Lock up, the D-Wolves are coming
No, I’m not talking about the mean T-Wolves, who are making their star player’s family starve.
On November 12, 2004, ICANN passed a policy, which basically means this: Domain name transfers will no longer require email-based approval by the domain name’s regsistrant.
So, I could basically ask for your domain name to be transferred over to my name, and your registrar will process it without so much as sending you an email about it. A few registrars are protecting their customers by locking their domain names by default (and for free, too). And if you wish to transfer over a domain name yourself, you would have to unlock it first. Which is still great considering the consequences otherwise.
ICANN has implemented a “Redemption Grace Period Service that provides a 30-day period for domain name holders to reclaim their names if deleted unintentionally from a registry database“.
Their “Uniform Domain Name Dispute Resolution Policy” won’t come to your rescue fast enough when your site with 100,000 visitors a day, 5,000,000 impressions and $5,000 in revenue a month from adwords, suddenly starts pointing to your competition’s web site.
So, go lock up your domain names before the domain-wolves get them.
Three types of brands - Part I
When you don’t care who is at the helm of a company, you don’t care who its board of directors are, you don’t care who works there, but you care about their product, you’ve got a “Product Brand”.
Think Coke, Marlboro (nope, quit smoking 5 years ago), BMW, Starbucks.
When you are willing to buy a product regardless of how good it is when stacked against the competition, just because you love or trust the folks backing the product, you’ve got a “Corporate Brand”.
Think Google, Apple, Volkswagen, Apache.
When you buy a product for the sake of an individual - because s/he works at the company that makes the product, runs the company, or simply endorses the product (and you are fully aware that they are being paid for the endorsements, and you know that they may have never used the product themselves), but you still feel like you have to have this product just because you love or appreciate this individual so much, then you have the classic “Individual Brand”.
Think Michael Jordan, Al Pacino, Roy Williams, Stephen Pierce.
What kind of brand do you want to create? What kind of brand are you capable of creating?
Bowled over by bald man’s brilliance
Like Robert Kiyosaki’s two dads , I have more than one Guru Drona.
My second guru has no hair, and flaunts his shiny pate - even on the covers of his books. He has created a brand out of being bald. Ok, he’s not really bald. Clean-shaven, shall we say?
Lives in the same county as me in New York, has never met me, never heard of me. But I meet him every day for lunch. He talks, while I read.
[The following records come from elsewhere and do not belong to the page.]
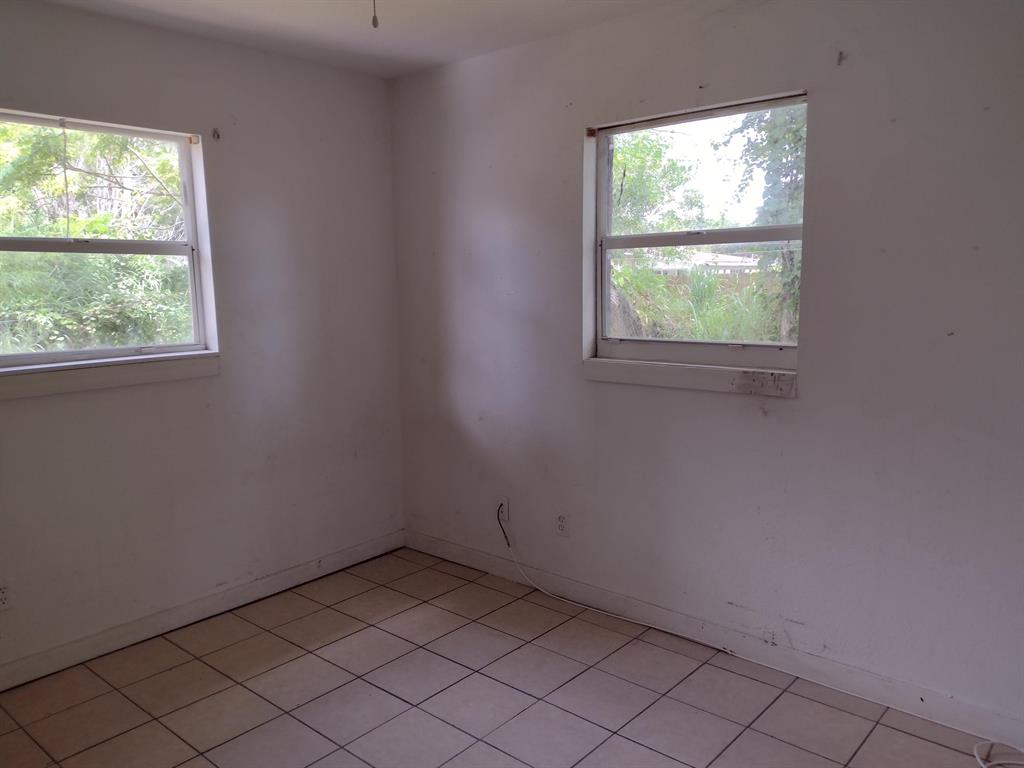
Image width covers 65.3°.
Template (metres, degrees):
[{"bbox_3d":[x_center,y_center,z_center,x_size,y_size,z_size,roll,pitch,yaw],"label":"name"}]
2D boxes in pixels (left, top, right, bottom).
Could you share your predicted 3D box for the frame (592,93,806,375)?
[{"bbox_3d":[0.726,-0.553,3.119,0.921,0.959,0.080,6,11,41],"label":"frame"}]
He has my fullest attention while I stuff my face. I’m still listening during coffee right after.
I have read almost all of his books. I have read even others’ stuff that he publishes on his web site. I hang on to every word he writes. I feel disappointed if there’s nothing new on his blog.
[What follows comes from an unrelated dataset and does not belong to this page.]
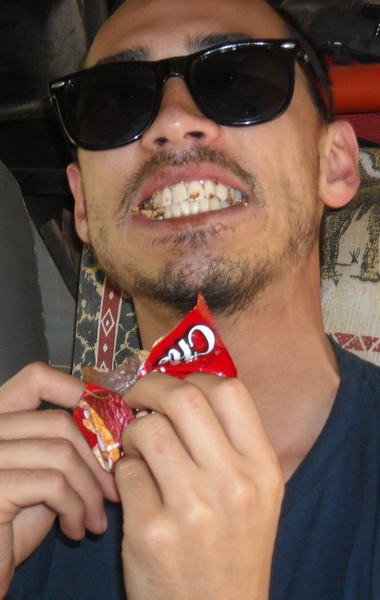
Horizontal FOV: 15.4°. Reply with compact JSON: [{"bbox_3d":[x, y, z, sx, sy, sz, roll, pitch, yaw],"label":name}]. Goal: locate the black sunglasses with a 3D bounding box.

Here’s to one of the most unassuming, straight-shooting, groundbreaking, provocative, writer and marketer with penetrating insights and thoughts as fresh as the wisp of warm, coastal air that hits you on a morning walk along the beach.
Thanks, Mr. Godin!
Ekalavya’s Thumb
You may not have heard of Ekalavya.
Ekalavya, as remembered by ancient East-Indian mythology, was a poor boy from the jungle. His dream was to become the greatest archer in the world.
The only way to do that was to learn from Guru Drona, one of the great warriors of all times. Drona, who was the archery tutor of the royal family, of course wanted his favorite disciple, Prince Arjuna to become the greatest archer of all times.
When Drona refused to accept Ekalavya as his disciple, a disappointed-yet-undeterred Ekalavya went home, and went on to practice archery in front of a statue of Drona he built himself.
Years later, Drona and Arjuna run into a young boy in the forest, who is such an amazing archer that he is able to pierce the smallest of pebbles from thousands of yards away with his arrows. Troubled by Arjuna’s jealous anger over seeing someone so much better than he, Drona cunningly demands Ekalavya’s thumb from his right hand, as his “Guru Dakshina” (tutoring fees), for having used his statue and hence learning from him “indirectly”.
An unflinching Ekalavya cuts off his thumb without a second thought, and hands it to Drona, thus making history, while letting Arjuna regain the status of the “greatest archer ever”.
I, Ravi Jayagopal - am Ekalavya.
And my Guru Drona is from Texas – one of the greatest writers of all times, a brilliant marketer, a great philosopher, a wizard with words, known as the Wizard of Ads.
I dedicate this blog to my unwitting, involuntary Guru, who doesn’t have a clue that I have been secretly learning from his works for years now; that I have most of his books; that I have his statue built in my mind.
I just hope Roy H. Williams does not come to claim my thumb.